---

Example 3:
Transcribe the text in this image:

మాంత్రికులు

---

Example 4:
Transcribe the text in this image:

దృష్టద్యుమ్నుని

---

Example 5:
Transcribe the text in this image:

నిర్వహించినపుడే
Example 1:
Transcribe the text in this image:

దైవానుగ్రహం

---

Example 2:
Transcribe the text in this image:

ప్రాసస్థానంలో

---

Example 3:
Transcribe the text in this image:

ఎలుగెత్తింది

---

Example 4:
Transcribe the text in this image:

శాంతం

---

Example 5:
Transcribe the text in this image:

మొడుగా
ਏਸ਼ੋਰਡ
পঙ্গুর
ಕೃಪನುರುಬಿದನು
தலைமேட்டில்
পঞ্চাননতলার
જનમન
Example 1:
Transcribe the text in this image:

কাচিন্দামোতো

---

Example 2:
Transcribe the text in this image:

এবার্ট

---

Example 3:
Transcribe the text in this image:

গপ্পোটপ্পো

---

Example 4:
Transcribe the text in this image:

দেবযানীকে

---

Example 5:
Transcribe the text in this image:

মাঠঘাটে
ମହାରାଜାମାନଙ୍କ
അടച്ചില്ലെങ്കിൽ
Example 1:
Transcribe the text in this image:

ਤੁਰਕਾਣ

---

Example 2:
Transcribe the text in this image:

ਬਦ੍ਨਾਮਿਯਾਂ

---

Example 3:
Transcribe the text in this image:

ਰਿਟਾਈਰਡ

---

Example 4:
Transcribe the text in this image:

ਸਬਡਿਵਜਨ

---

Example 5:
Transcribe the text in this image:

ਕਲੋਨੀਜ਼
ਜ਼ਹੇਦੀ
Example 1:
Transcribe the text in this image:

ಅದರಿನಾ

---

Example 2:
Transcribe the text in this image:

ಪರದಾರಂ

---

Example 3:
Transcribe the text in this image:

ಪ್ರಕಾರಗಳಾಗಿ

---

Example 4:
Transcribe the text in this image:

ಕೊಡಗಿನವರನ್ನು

.....

=== TASK PROMPT ===
Write out the material from its start through the line containing "దైవానుగ్రహం", replacing every "Transcribe" with "Write out" and leaving everything else unchanged.

=== REPLY ===
---

Example 3:
Write out the text in this image:

మాంత్రికులు

---

Example 4:
Write out the text in this image:

దృష్టద్యుమ్నుని

---

Example 5:
Write out the text in this image:

నిర్వహించినపుడే
Example 1:
Write out the text in this image:

దైవానుగ్రహం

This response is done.